Dopo quasi sette decenni, il ristorante L’Antilope di Prato chiude i battenti, travolto dal paradosso del troppo lavoro e del troppo poco personale. Questo storico locale pratese, punto di riferimento per 66 anni, è sempre stato frequentato da decine di clienti. Cento coperti che ogni giorno vanno via in poche ore: «Basta alzare il bandone e c’è subito qualcuno che bussa», dice in un'intervista alla Nazione il titolare Stefano Masi, annunciando la chiusura del locale. Nonostante il successo, infatti, Masi e la moglie Alessandra Guasti hanno deciso di chiudere il locale. «Sono il primo ad entrare alle 7,30 e l’ultimo ad andare via dopo mezzanotte, è un lavoro totalizzante, e oggi, quando ai giovani chiedi di impegnarsi il sabato e la domenica, storcono subito il naso».
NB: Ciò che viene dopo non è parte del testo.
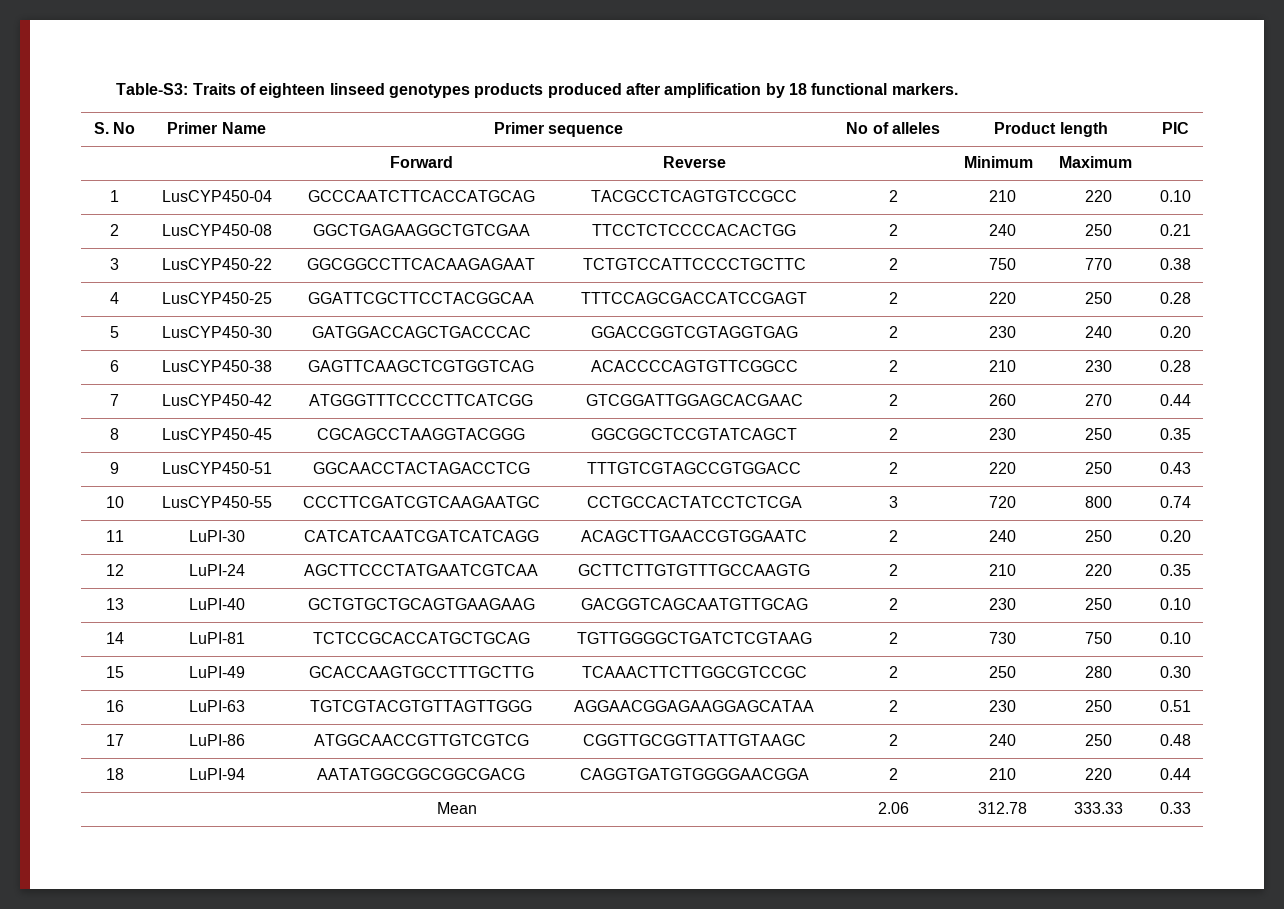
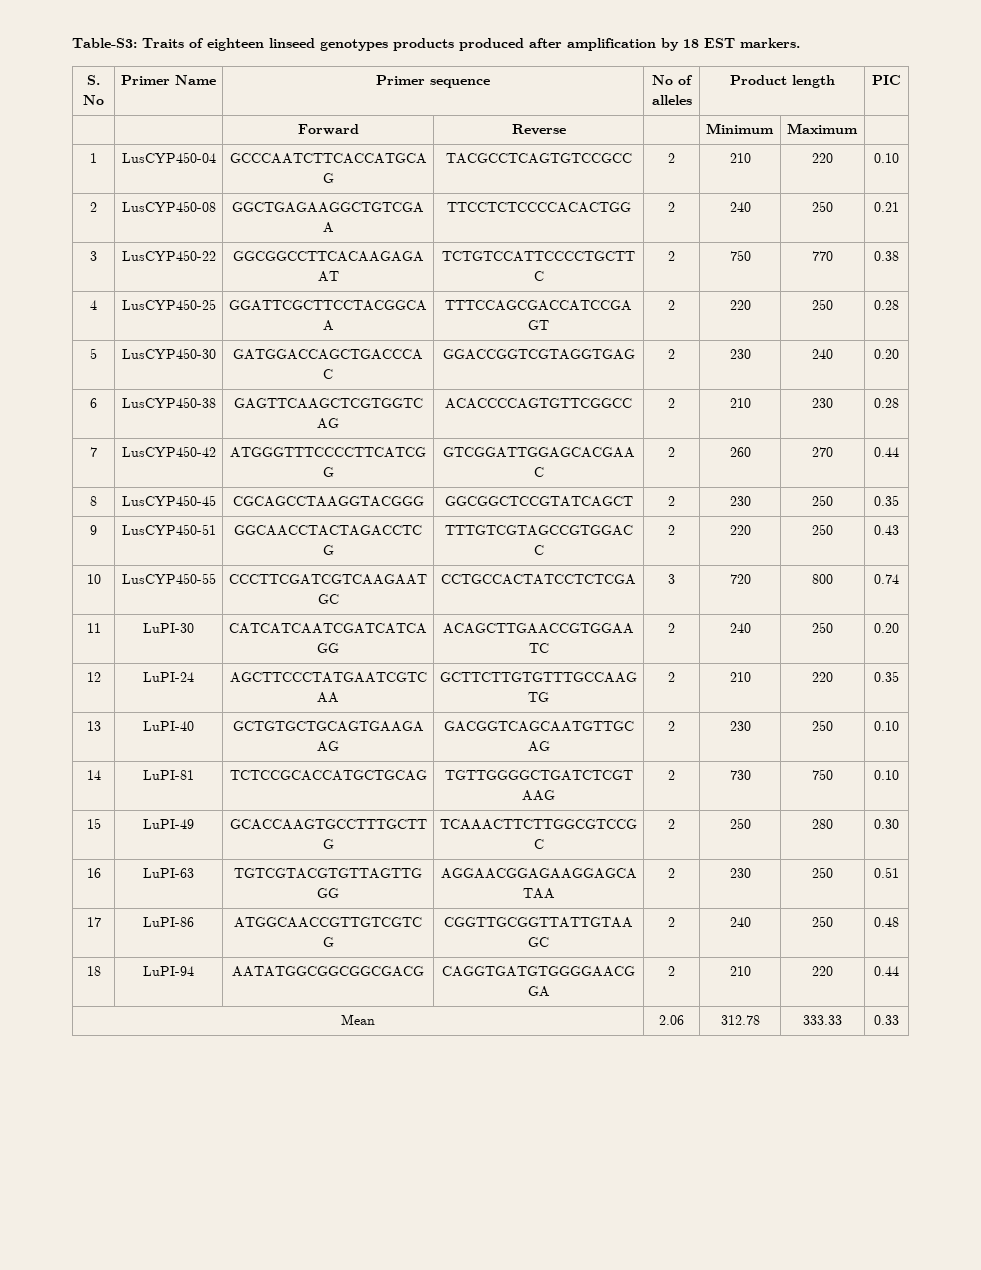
[811,83,888,95] functional -> [704,38,735,48] EST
Dalla rosticceria al ristorante
Il ristorante, inaugurato nel 1958 come Girarrosto pratese dai genitori di Masi, Duilio e Onelia - racconta La Nazione - era un alimentari con rosticceria e tavola calda. Poi il cambio di nome, la trasformazione in ristorante, un restyling negli anni Ottanta e secondo dieci anni fa. «Siamo abituati alla vecchia maniera – racconta Masi – qui cuciniamo tutto a mano, non usiamo niente di preparato. Crostini di fegatini, cacciagione, ragù di carne, ogni piatto è fatto con ingredienti freschi e selezionati».
Una storia lunghissima che volge al termine. La decisione (sofferta) di chiudere è dovuta soprattutto alla mancanza di personale, un problema che pesa su tutto il settore della ristorazione ormai da diversi anni, in particolare dopo la pandemia. «Siamo davvero stanchi, gestire così tanti coperti in due è estenuante», confessa Masi. «Abbiamo avuto decine di stagisti dell'alberghiero, ragazzi bravi ai quali abbiamo offerto un contratto dopo il diploma, ma nessuno di loro si è fatto più sentire». La ricerca di cuochi per supportare il lavoro in cucina è andata sempre a vuoto. «È il paradosso di attività che chiudono perché non ci sono persone disposte a lavorare. Succede anche questo».